El fútbol siempre ha tenido un punto de épica. De David contra Goliat. No son pocos los casos en que la proeza de equipos pequeños se ha terminado convirtiendo en epopeya que alcanzó los anales de la historia futbolística. De ahí radica su conexión con la sociedad. Porque, como en la vida misma, a la hora de rodar el balón, todos parten con las mismas oportunidades de alcanzar la gloria. Igualdad, mérito y capacidad. Que gane el mejor.
Y eso genera empatía. Quién no fue de aquel modesto Numancia de Segunda B que llegó a las semifinales de copa en los 90. Quién no se sintió un poquito del Alcorcón, Alcoyano, Jaén, y tantos otros cuando daban la campanada eliminando a los Barcelona, Real Madrid o Atlético de Madrid. Quién no animó al Alavés en aquella histórica final de la UEFA ante el todopoderoso Liverpool. Quién no se alegró con el humilde Leicester City que ganó la liga inglesa. Que aficionado no sueña con ver al equipo de su ciudad natal o de su barrio llegar a lo más alto.
En esto del fútbol, que no deja de ser lo más importante de entre las cosas que no tienen importancia, reconozco que me considero un romántico. Por eso, esta semana cuando saltó la noticia de la creación de la Superliga Europea de Fútbol, me asaltaron las dudas y preocupaciones.
A bombo y platillo se anunció una nueva competición formada por los veinte equipos más ricos de Europa, que enfrentaría a los veinte equipos más ricos de Europa y que generaría unos ingresos astronómicos para hacer más ricos a los veinte equipos más ricos de Europa. Algo que, de entrada, es contrario al artículo 101 del Tratado de Funcionamiento de la UE, en el que se establece la prohibición de las prácticas que tengan por objeto o efecto impedir, restringir o falsear el juego de la competencia.

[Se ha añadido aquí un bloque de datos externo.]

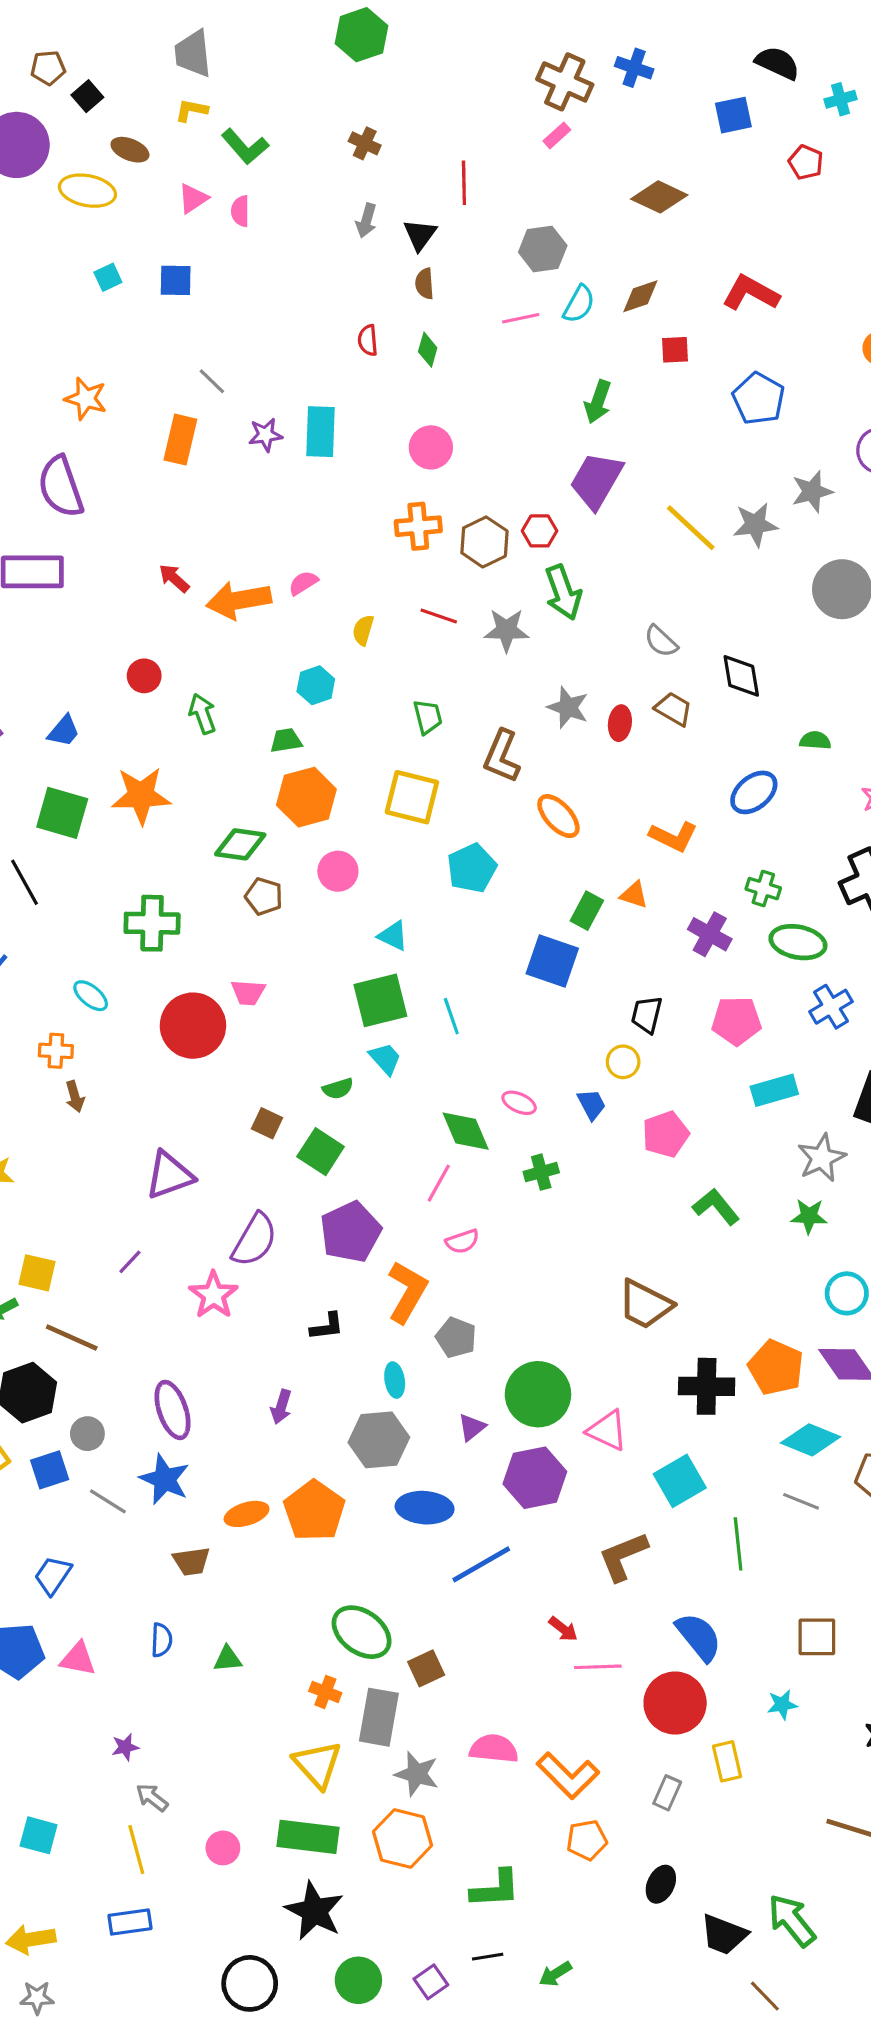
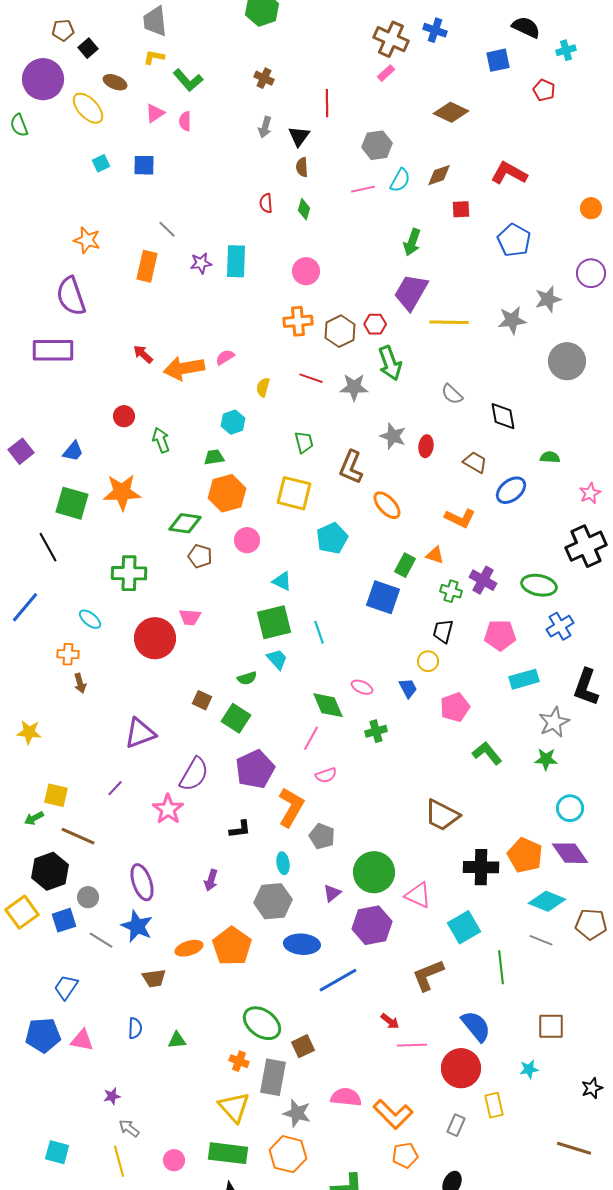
yellow ellipse: (87, 191) -> (88, 108), turned 36
yellow line: (691, 528) -> (449, 322), moved, turned -42
brown trapezoid: (673, 709) -> (475, 462), moved
green cross: (763, 889) -> (451, 591), moved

La respuesta fue inmediata, y desde la UEFA, FIFA y hasta primeros ministros, los ataques no se hicieron esperar. La batalla campal estaba servida. Pero ojo, no yerre usted en sus conclusiones estimado lector. La batalla no era por salvar al fútbol modesto. Eso lo dejamos para usted y yo. Era una batalla por el dinero. Por muchísimo dinero.
Vayamos a los datos: La pandemia ha provocado pérdidas económicas de unos 2.000 millones de euros para estos equipos. Por eso, y solo por eso, decidieron dar un paso al frente y anunciar la superliga, porque consideraban que ese dinero era suyo y solo suyo.
Solo por participar, cada equipo se endosaba entre 200 y 300 millones de euros. 4.000 millones a repartir el primer año y otros 4.000 millones anuales durante los próximos 23 años. En total, más de 100.000 millones de euros durante las próximas dos décadas. Y detrás de ellos JP Morgan, Amazon y Netflix entre otros. Muchísimo dinero ¿verdad?
Por eso la UEFA, que es quien controla los ingresos y se queda con su gran porción de tarta, no podía permitirlo, y las amenazas se sucedieron una tras otra. Los niveles de presión fueron tales que poco a poco los equipos se fueron retirando.
La superliga ha caído sí, pero los veinte equipos más ricos de Europa no han perdido. La pataleta ha obligado a la UEFA a cambiar algunas normas que les beneficiará. Se relajarán los férreos controles financieros y el reparto de ingresos será mayor para esos equipos. Ganarán más dinero del que ganaban hasta ahora. No ha habido gesta heroica ni proeza.
El fútbol ha cambiado estimado lector. Desde hace unos años importan más los balances de resultado que los títulos, las ventas de camisetas en Asia que los chavales de la cantera, la llegada de multimillonarios con dinero de dudosa procedencia que los socios, los patrocinios de casas de apuestas y las competiciones en países que no tienen el más mínimo respeto por los derechos humanos. Y seguirá cambiando en los próximos años. De eso no tengo dudas.
Mientras tanto, yo prefiero seguir pensando que no deja de ser lo más importante de entre las cosas que no tienen importancia, y con esa filosofía me sigo sentando frente al televisor esperando que la UD Las Palmas o el Athletic de Bilbao me den, alguna vez, una alegría. Será que soy un romántico.